# Problem requirements:
Transcribe every line of text in the data below word for word, leaving out the pictures.

── Record extracts

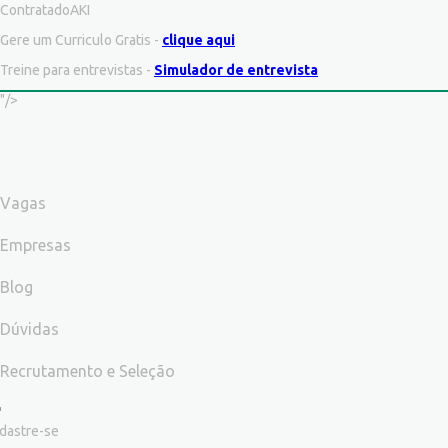
ContratadoAKI
Gere um Curriculo Gratis -
clique aqui
Treine para entrevistas -
Simulador de entrevista
"/>
Vagas
Empresas
Blog
Dúvidas
Recrutamento e Seleção
dastre-se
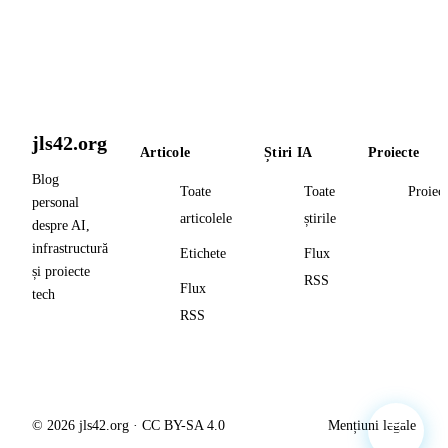
jls42.org
Articole
Știri IA
Proiecte
Blog
Toate
Toate
Proiec
personal
articolele
știrile
despre AI,
infrastructură
Etichete
Flux
și proiecte
RSS
Flux
tech
RSS
© 2026 jls42.org · CC BY-SA 4.0
Mențiuni legale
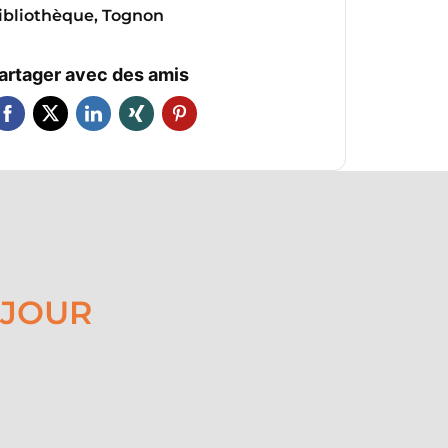
ibliothèque, Tognon
artager avec des amis
ÉJOUR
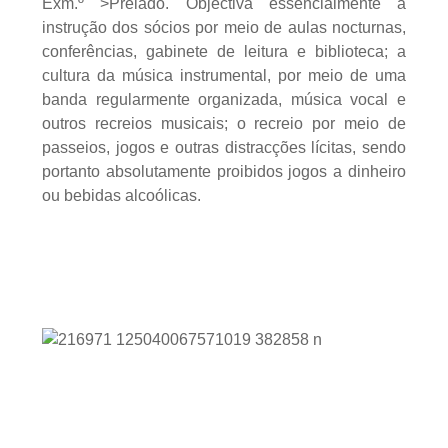
Exm.º >Prelado. Objectiva essencialmente a
instrução dos sócios por meio de aulas nocturnas,
conferências, gabinete de leitura e biblioteca; a
cultura da música instrumental, por meio de uma
banda regularmente organizada, música vocal e
outros recreios musicais; o recreio por meio de
passeios, jogos e outras distracções lícitas, sendo
portanto absolutamente proibidos jogos a dinheiro
ou bebidas alcoólicas.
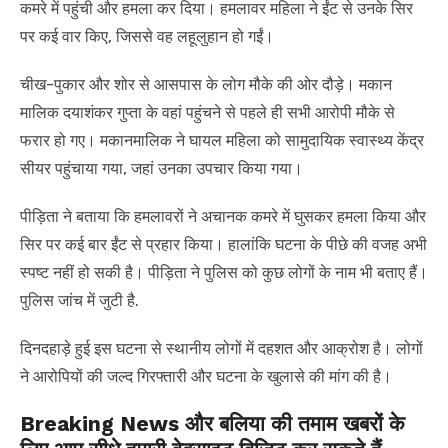
कमरे में पहुंची और हमला कर दिया। हमलावर महिला ने ईंट से उनके सिर
पर कई वार किए, जिससे वह लहूलुहान हो गईं।
चीख-पुकार और शोर से आसपास के लोग मौके की ओर दौड़े। मकान
मालिक दयाशंकर गुप्ता के वहां पहुंचने से पहले ही सभी आरोपी मौके से
फरार हो गए। मकानमालिक ने घायल महिला को सामुदायिक स्वास्थ्य केंद्र
सीयर पहुंचाया गया, जहां उनका उपचार किया गया।
पीड़िता ने बताया कि हमलावरों ने अचानक कमरे में घुसकर हमला किया और
सिर पर कई बार ईंट से प्रहार किया। हालांकि घटना के पीछे की वजह अभी
स्पष्ट नहीं हो सकी है। पीड़िता ने पुलिस को कुछ लोगों के नाम भी बताए हैं।
पुलिस जांच में जुटी है.
दिनदहाड़े हुई इस घटना से स्थानीय लोगों में दहशत और आक्रोश है। लोगों
ने आरोपियों की जल्द गिरफ्तारी और घटना के खुलासे की मांग की है।
Breaking News और बलिया की तमाम खबरों के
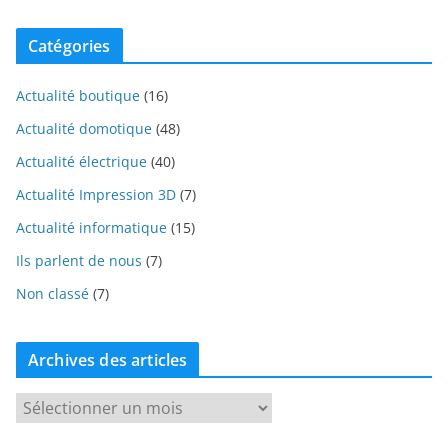
Catégories
Actualité boutique
(16)
Actualité domotique
(48)
Actualité électrique
(40)
Actualité Impression 3D
(7)
Actualité informatique
(15)
Ils parlent de nous
(7)
Non classé
(7)
Archives des articles
A
r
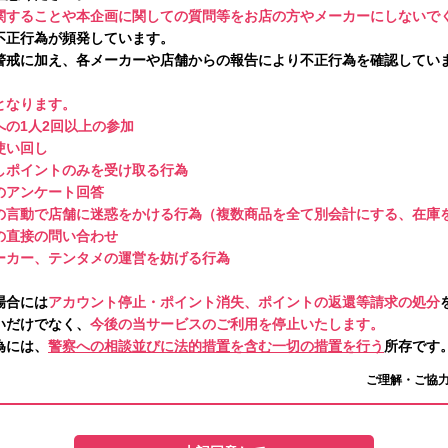
関することや本企画に関しての質問等をお店の方やメーカーにしないで
不正行為が頻発しています。
警戒に加え、各メーカーや店舗からの報告により不正行為を確認してい
となります。
の1人2回以上の参加
使い回し
しポイントのみを受け取る行為
のアンケート回答
の言動で店舗に迷惑をかける行為（複数商品を全て別会計にする、在庫
の直接の問い合わせ
ーカー、テンタメの運営を妨げる行為
場合には
アカウント停止・ポイント消失、ポイントの返還等請求の処分
いだけでなく、
今後の当サービスのご利用を停止いたします。
為には、
警察への相談並びに法的措置を含む一切の措置を行う
所存です
ご理解・ご協
ださい】注意事項はこちら！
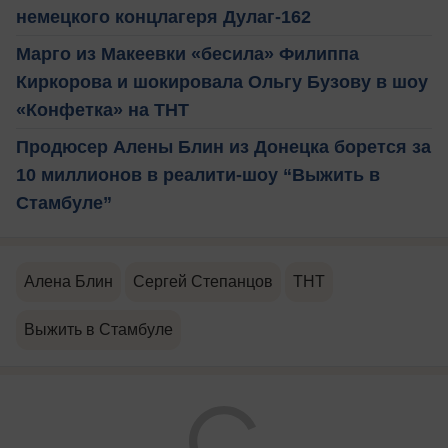
немецкого концлагеря Дулаг-162
Марго из Макеевки «бесила» Филиппа
Киркорова и шокировала Ольгу Бузову в шоу
«Конфетка» на ТНТ
Продюсер Алены Блин из Донецка борется за
10 миллионов в реалити-шоу “Выжить в
Стамбуле”
Алена Блин
Сергей Степанцов
ТНТ
Выжить в Стамбуле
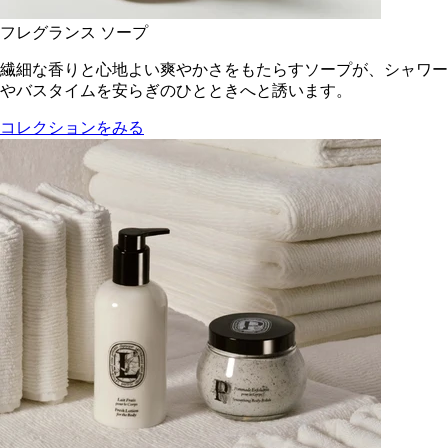
フレグランス ソープ
繊細な香りと心地よい爽やかさをもたらすソープが、シャワー
やバスタイムを安らぎのひとときへと誘います。
コレクションをみる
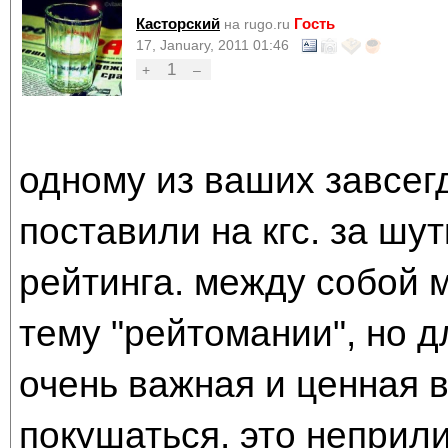
Касторский
Гость
на rugo.ru
17, January, 2011 01:46
1
+
–
одному из ваших завсег
поставили на кгс. за шу
рейтинга. между собой м
тему "рейтомании", но дл
очень важная и ценная в
покушаться. это неприли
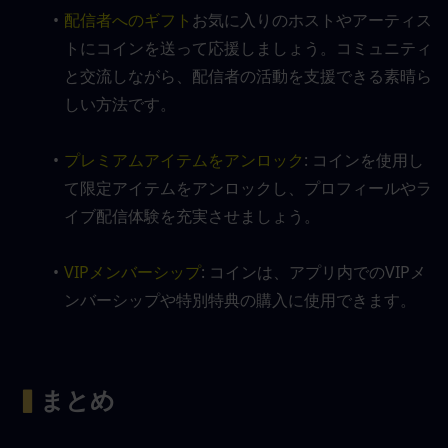
配信者へのギフト
お気に入りのホストやアーティス
トにコインを送って応援しましょう。コミュニティ
と交流しながら、配信者の活動を支援できる素晴ら
しい方法です。
プレミアムアイテムをアンロック
: コインを使用し
て限定アイテムをアンロックし、プロフィールやラ
イブ配信体験を充実させましょう。
VIPメンバーシップ
: コインは、アプリ内でのVIPメ
ンバーシップや特別特典の購入に使用できます。
▍
まとめ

────

# Written response:
ContratadoAKI
Gere um Curriculo Gratis -
clique aqui
Treine para entrevistas -
Simulador de entrevista
"/>
Vagas
Empresas
Blog
Dúvidas
Recrutamento e Seleção
dastre-se
jls42.org
Articole
Știri IA
Proiecte
Blog
Toate
Toate
Proiec
personal
articolele
știrile
despre AI,
infrastructură
Etichete
Flux
și proiecte
RSS
Flux
tech
RSS
© 2026 jls42.org · CC BY-SA 4.0
Mențiuni legale
ibliothèque, Tognon
artager avec des amis
ÉJOUR
Exm.º >Prelado. Objectiva essencialmente a
instrução dos sócios por meio de aulas nocturnas,
conferências, gabinete de leitura e biblioteca; a
cultura da música instrumental, por meio de uma
banda regularmente organizada, música vocal e
outros recreios musicais; o recreio por meio de
passeios, jogos e outras distracções lícitas, sendo
portanto absolutamente proibidos jogos a dinheiro
ou bebidas alcoólicas.
कमरे में पहुंची और हमला कर दिया। हमलावर महिला ने ईंट से उनके सिर
पर कई वार किए, जिससे वह लहूलुहान हो गईं।
चीख-पुकार और शोर से आसपास के लोग मौके की ओर दौड़े। मकान
मालिक दयाशंकर गुप्ता के वहां पहुंचने से पहले ही सभी आरोपी मौके से
फरार हो गए। मकानमालिक ने घायल महिला को सामुदायिक स्वास्थ्य केंद्र
सीयर पहुंचाया गया, जहां उनका उपचार किया गया।
पीड़िता ने बताया कि हमलावरों ने अचानक कमरे में घुसकर हमला किया और
सिर पर कई बार ईंट से प्रहार किया। हालांकि घटना के पीछे की वजह अभी
स्पष्ट नहीं हो सकी है। पीड़िता ने पुलिस को कुछ लोगों के नाम भी बताए हैं।
पुलिस जांच में जुटी है.
दिनदहाड़े हुई इस घटना से स्थानीय लोगों में दहशत और आक्रोश है। लोगों
ने आरोपियों की जल्द गिरफ्तारी और घटना के खुलासे की मांग की है।
Breaking News और बलिया की तमाम खबरों के
Catégories
Actualité boutique
(16)
Actualité domotique
(48)
Actualité électrique
(40)
Actualité Impression 3D
(7)
Actualité informatique
(15)
Ils parlent de nous
(7)
Non classé
(7)
Archives des articles
A
r
関することや本企画に関しての質問等をお店の方やメーカーにしないで
不正行為が頻発しています。
警戒に加え、各メーカーや店舗からの報告により不正行為を確認してい
となります。
の1人2回以上の参加
使い回し
しポイントのみを受け取る行為
のアンケート回答
の言動で店舗に迷惑をかける行為（複数商品を全て別会計にする、在庫
の直接の問い合わせ
ーカー、テンタメの運営を妨げる行為
場合には
アカウント停止・ポイント消失、ポイントの返還等請求の処分
いだけでなく、
今後の当サービスのご利用を停止いたします。
為には、
警察への相談並びに法的措置を含む一切の措置を行う
所存です
ご理解・ご協
ださい】注意事項はこちら！
немецкого концлагеря Дулаг-162
Марго из Макеевки «бесила» Филиппа
Киркорова и шокировала Ольгу Бузову в шоу
«Конфетка» на ТНТ
Продюсер Алены Блин из Донецка борется за
10 миллионов в реалити-шоу “Выжить в
Стамбуле”
Алена Блин
Сергей Степанцов
ТНТ
Выжить в Стамбуле
フレグランス ソープ
繊細な香りと心地よい爽やかさをもたらすソープが、シャワー
やバスタイムを安らぎのひとときへと誘います。
コレクションをみる
Касторский
Гость
на rugo.ru
17, January, 2011 01:46
1
+
–
одному из ваших завсег
поставили на кгс. за шу
рейтинга. между собой м
тему "рейтомании", но дл
очень важная и ценная в
покушаться. это неприли
配信者へのギフト
お気に入りのホストやアーティス
トにコインを送って応援しましょう。コミュニティ
と交流しながら、配信者の活動を支援できる素晴ら
しい方法です。
プレミアムアイテムをアンロック
: コインを使用し
て限定アイテムをアンロックし、プロフィールやラ
イブ配信体験を充実させましょう。
VIPメンバーシップ
: コインは、アプリ内でのVIPメ
ンバーシップや特別特典の購入に使用できます。
▍
まとめ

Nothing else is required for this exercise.